### Texto para revisar:
▬▬▬▬▬▬
Dependencia
Confundiendo algoritmos con amistadesUn nuevo frente que hay que atender
Los problemas de dependencia y adicción hacia las pantallas no son nuevos. Llevamos tiempo trabajando sobre la dependencia que no pocos niños y adolescentes están desarrollando hacia los videojuegos, las redes sociales o incluso el smartphone en sí mismo. Ahora se suman los chatbots y los asistentes de IA. Estas plataformas ya no son solo herramientas utilizadas para hacer trabajos, resumir textos o resolver ecuaciones. Niños y adolescentes las emplean también para afrontar conflictos emocionales, suplir carencias sociales o llenar tiempos de ocio. Pero ¿Qué ocurre cuando un algoritmo se convierte en el confidente de un adolescente? ¿Dónde terminan las conversaciones de apoyo, y las falsas muestras de empatía, y dónde empieza la dependencia?
La IA generativa ofrece respuestas inmediatas, personalizadas y, sobre todo, incondicionales. La IA está siendo desarrollada para generar confianza, simular nuestras emociones y persuadir. No juzga y está disponible las 24 horas del día. Este es uno de sus mayores atractivos y, al mismo tiempo, una gran trampa. Los más jóvenes, en plena formación de su identidad, pueden confundir la eficacia de los algoritmos con una conexión genuina. El riesgo no se encuentra en que niños y adolescentes usen la tecnología, sino en que dejen de verla como lo que es: una herramienta muy útil, pero sin conciencia ni capacidad real para empatizar, que simula comprensión a partir de los modelos matemáticos con los que ha sido entrenada.
El problema resulta más preocupante cuando observamos cómo estas herramientas se integran en los distintos aspectos de la vida cotidiana. Un niño que recurre a un chatbot para resolver un conflicto con sus compañeros no está aprendiendo a negociar, a tolerar la frustración o a leer las emociones ajenas. Está externalizando su capacidad de respuesta emocional. A corto plazo, parece una solución práctica para cualquier cosa, pero a largo plazo debilita su autonomía. La dependencia no surge porque la IA sea “mala”, sino porque su diseño explota, entre otras cosas, la necesidad humana de atención y validación constantes.
Los videojuegos y las redes sociales ya han demostrado cómo los sistemas de recompensa inmediata pueden secuestrar nuestra atención. La IA añade una dimensión mucho más sofisticada: la ilusión de una relación bidireccional. Cuando un adolescente entabla conversaciones personales con una IA generativa, no interactúa con una entidad consciente, sino con una especie de espejo digital que intercalará su reflejo con el de millones de personas más cuyos textos han servido para entrenarla. Además de todo lo señalado anteriormente, nos preocupa que esta dinámica se imponga en algunos casos como un sustituto de vínculos reales, más complejos y menos predecibles.
Se trata de un verdadero desafío para las familias. No basta con establecer horarios o filtrar contenidos. Hay que cuestionar el papel que ocupa la tecnología en su desarrollo emocional. Si un niño prefiere consultar sus dudas con una IA antes que a sus padres, hay algo que está fallando. Si un adolescente busca consuelo en respuestas automatizadas, algo no va bien en su entorno.
Insistimos en la necesidad de acompañamiento y de formación. Si no lo hacemos algunos terminarán confundiendo algoritmos con amistades, y datos con emociones.
▬▬▬▬▬▬
### Entradas almacenadas:
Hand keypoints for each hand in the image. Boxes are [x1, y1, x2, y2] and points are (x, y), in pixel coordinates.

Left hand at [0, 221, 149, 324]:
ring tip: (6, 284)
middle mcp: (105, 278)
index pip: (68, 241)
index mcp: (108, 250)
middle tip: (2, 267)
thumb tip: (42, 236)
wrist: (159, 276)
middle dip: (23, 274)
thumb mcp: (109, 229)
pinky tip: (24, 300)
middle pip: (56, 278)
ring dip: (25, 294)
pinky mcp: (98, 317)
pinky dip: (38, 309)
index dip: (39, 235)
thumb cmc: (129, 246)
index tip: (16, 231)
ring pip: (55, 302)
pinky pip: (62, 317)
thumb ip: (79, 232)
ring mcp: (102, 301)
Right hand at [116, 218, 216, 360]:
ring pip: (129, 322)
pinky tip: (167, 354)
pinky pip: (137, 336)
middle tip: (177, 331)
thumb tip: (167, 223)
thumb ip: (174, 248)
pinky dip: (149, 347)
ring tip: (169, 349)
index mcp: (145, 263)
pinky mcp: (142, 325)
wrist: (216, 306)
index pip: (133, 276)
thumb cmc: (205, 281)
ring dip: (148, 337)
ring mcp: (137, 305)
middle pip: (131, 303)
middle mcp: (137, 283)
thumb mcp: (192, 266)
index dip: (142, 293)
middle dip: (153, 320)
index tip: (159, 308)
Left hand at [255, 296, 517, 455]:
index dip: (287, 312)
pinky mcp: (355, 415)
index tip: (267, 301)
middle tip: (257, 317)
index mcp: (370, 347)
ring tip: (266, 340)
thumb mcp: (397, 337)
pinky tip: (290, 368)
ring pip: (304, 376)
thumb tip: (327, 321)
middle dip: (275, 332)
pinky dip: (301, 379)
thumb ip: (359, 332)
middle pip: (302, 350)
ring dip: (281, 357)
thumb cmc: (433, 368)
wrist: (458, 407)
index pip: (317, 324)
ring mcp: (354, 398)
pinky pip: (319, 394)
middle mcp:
▬▬▬▬▬▬
### Instrucciones de la tarea:
Copia del texto sobre la dependencia de la IA todo lo que va desde "Se trata de" hasta "en su entorno.", cambiando "padres" por "tutores". Estas líneas son un material aparte del texto.

### Solución escrita:
Se trata de un verdadero desafío para las familias. No basta con establecer horarios o filtrar contenidos. Hay que cuestionar el papel que ocupa la tecnología en su desarrollo emocional. Si un niño prefiere consultar sus dudas con una IA antes que a sus tutores, hay algo que está fallando. Si un adolescente busca consuelo en respuestas automatizadas, algo no va bien en su entorno.